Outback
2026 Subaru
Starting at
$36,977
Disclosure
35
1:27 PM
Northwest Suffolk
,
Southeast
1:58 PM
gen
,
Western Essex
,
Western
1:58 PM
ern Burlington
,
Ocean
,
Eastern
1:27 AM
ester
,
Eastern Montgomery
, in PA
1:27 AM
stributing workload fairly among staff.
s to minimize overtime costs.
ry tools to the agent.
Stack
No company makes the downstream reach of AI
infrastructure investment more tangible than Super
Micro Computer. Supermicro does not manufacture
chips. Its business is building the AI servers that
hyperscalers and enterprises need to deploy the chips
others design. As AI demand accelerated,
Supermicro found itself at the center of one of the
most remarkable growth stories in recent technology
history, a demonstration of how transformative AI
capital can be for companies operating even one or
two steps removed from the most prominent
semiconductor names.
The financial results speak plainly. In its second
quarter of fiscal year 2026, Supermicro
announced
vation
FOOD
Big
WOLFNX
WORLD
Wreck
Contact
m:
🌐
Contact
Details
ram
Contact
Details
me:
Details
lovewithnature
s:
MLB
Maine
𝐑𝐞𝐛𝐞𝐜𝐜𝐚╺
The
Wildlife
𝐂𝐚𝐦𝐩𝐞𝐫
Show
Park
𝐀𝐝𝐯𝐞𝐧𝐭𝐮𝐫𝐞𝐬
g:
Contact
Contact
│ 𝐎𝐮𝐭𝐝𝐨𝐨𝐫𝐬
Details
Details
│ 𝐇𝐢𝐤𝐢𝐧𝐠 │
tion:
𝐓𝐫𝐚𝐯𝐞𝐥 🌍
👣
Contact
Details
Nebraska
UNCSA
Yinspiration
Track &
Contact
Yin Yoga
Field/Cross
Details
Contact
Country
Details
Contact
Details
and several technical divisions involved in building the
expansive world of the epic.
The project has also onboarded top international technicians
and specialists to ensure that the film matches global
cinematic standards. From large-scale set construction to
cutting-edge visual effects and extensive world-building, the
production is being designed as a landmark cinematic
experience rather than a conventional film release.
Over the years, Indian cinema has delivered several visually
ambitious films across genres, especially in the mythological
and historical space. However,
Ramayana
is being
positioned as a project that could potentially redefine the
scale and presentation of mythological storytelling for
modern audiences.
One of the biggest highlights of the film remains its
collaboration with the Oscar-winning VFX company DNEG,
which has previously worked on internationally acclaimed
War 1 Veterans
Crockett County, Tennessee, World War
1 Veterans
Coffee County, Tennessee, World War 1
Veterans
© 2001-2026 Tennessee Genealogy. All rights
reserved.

=====

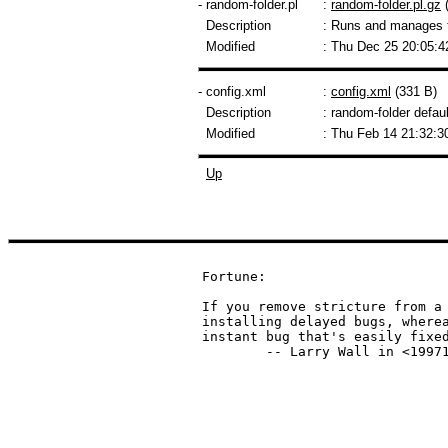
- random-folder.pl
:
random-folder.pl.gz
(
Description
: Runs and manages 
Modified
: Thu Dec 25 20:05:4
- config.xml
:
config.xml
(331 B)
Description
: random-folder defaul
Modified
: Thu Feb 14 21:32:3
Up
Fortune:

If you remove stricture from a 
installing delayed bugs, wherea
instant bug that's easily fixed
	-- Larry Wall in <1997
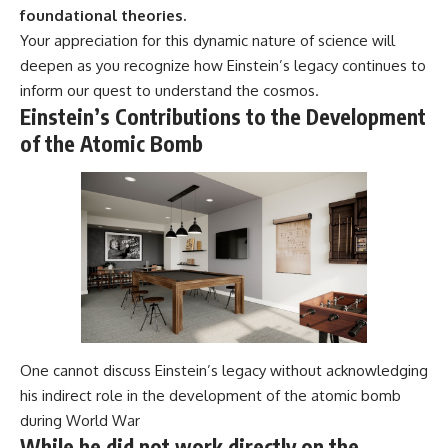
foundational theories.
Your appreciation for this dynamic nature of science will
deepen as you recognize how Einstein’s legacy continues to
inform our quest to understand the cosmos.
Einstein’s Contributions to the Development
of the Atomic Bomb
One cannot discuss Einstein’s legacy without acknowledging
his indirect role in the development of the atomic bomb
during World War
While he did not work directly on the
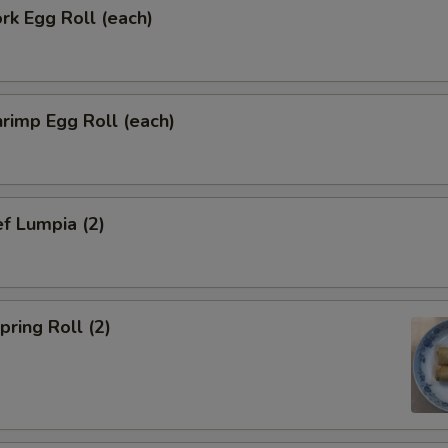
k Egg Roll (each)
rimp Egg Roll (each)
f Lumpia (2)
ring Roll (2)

=====

INSTRUCTIONS TO FOLLOW: Copy out the text starting with the line that contains "- random-folder.pl" and going on through the line that contains "ring Roll (2)", with both of those lines included. Leave the pictures out of your copy.

ANSWER BOX:
- random-folder.pl
:
random-folder.pl.gz
(
Description
: Runs and manages 
Modified
: Thu Dec 25 20:05:4
- config.xml
:
config.xml
(331 B)
Description
: random-folder defaul
Modified
: Thu Feb 14 21:32:3
Up
Fortune:

If you remove stricture from a 
installing delayed bugs, wherea
instant bug that's easily fixed
	-- Larry Wall in <1997
foundational theories.
Your appreciation for this dynamic nature of science will
deepen as you recognize how Einstein’s legacy continues to
inform our quest to understand the cosmos.
Einstein’s Contributions to the Development
of the Atomic Bomb
One cannot discuss Einstein’s legacy without acknowledging
his indirect role in the development of the atomic bomb
during World War
While he did not work directly on the
k Egg Roll (each)
rimp Egg Roll (each)
f Lumpia (2)
ring Roll (2)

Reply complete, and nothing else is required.